June 19, 2012|By John E. McIntyre | The Baltimore Sun
Here's a straw in the wind. One of my correspondents reports that the Times Union in Albany, New York, has returned to a slot system of multiple reads of copy. Evidently two beliefs came a cropper: the first that reporters can be instantly transformed into copy editing themselves, the second that a quick swipe from an overburdened assistant editor is all an article needs to become publishable.
Let me explain something. The traditional copy editing process was not set up as a public-works program for unemployed English majors. Copy editors were engaged out of a recognition of bedrock truths about writing and editing.
The first of these is that writing and editing, though allied, are separate functions. Not everyone is equally good at each. In fact, reporting, writing, and editing are separate functions, without an even distribution of skills. There are people who can ferret out all manner of information but are helpless to organize it in lucid English. There are writers who intuitively produce vivid work but have not developed analytical skills. There are editors who can zero in on the weaknesses of a text without the ability to produce a memorable one themselves.
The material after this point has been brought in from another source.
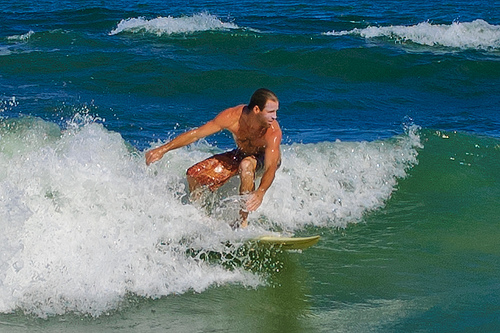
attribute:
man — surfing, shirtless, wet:
[150, 85, 287, 230]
People used to be assigned to perform the functions they were best qualified for.
The second bedrock truth is that writers are not necessarily the best judges of their own work. Especially now that the pace has picked up in journalism and writers lack the time to put a text down for a while so they can come back to it, look at it with fresh eyes, and revise. I wrote a little piece about corrections in The Sun for the 175th anniversary edition of the Sun Magazine, and Anne Tallent, who edited it, plucked an element out of the body and made it the opening, a far stronger opening than the one I had written.* That's what a proper editor does.
We all know that the old copy desk is not coming back. But when the managers heed some putz** saying that copy editors just tweak hyphens and commas and obsess over inconsequential style rules, and that readers don't care anymore about errors, they put the copy editors out on the curb. They take the easy choice rather than the informed choice. They chatter about "feet on the street" rather than consider how to allocate scarce resources responsibly.
The thing we know about readers is that when they encounter dull, slack, unclear writing, they stop reading. Accuracy, clarity, and precision are achieved through editing.
It remains to consider how to produce verified, edited prose in the current environment.
Writers are going to have to take more responsibility for self-editing, because there are and will be fewer editors to protect them from themselves. But, as was discovered in Albany, just telling reporters to do this, like telling adolescents that they have to pick up after themselves, is not adequate to the purpose. Editing skills do not come naturally; they have to be learned.
That means writers will have to be taught editing skills, trained. Beyond that, they will have to be held responsible, accountable for their work. No more skipping the spell-check.*** No skipping the accuracy checklist. No more indulgence over repeated lapses in grammar and usage.Supervising editors will have to supervise.
That will help, but more will be needed. The editor who works with the writer and helps shape the article, being too closely involved in it, is not necessarily the person to gauge how the reader will react to it. The function of the copy editor was to supply the place to the reader, to identify what the reader would find heavy going. A one-step process, writer directly to reader, is risky. A two-step process, writer to editor to reader, is better, but inadequate. A three-step process, writer to editor to whatever term under which you are going to conceal the function that the copy editor used to perform, is better suited to the production of journalism that someone might actually want to read.
*Do I wish I had an editor for these blog posts? Of course I do. I'm not an idiot. Someone to spot my typos and errors before publication. Someone to tighten the slack writing. Someone to challenge the assumptions and identify neglected or omitted elements. Someone to tell me when the jokes aren't funny. Someone to spot miscalculations of tone. Anybody would benefit from that kind of attention, and I'm trying to do it all by myself, with mixed results.
**Lest you take offense at the vulgarism, let me explain that in identifying someone who is ignorant (that is, uninformed), stupid (uniformed and uninclined to become informed), and mendacious (willfully purveying misinformation), some strong term is required.
***You didn't know that there are professional journalists who don't spell-check their own work? I've encountered them by the score. And some who do run the spell-check insert Cupertinos.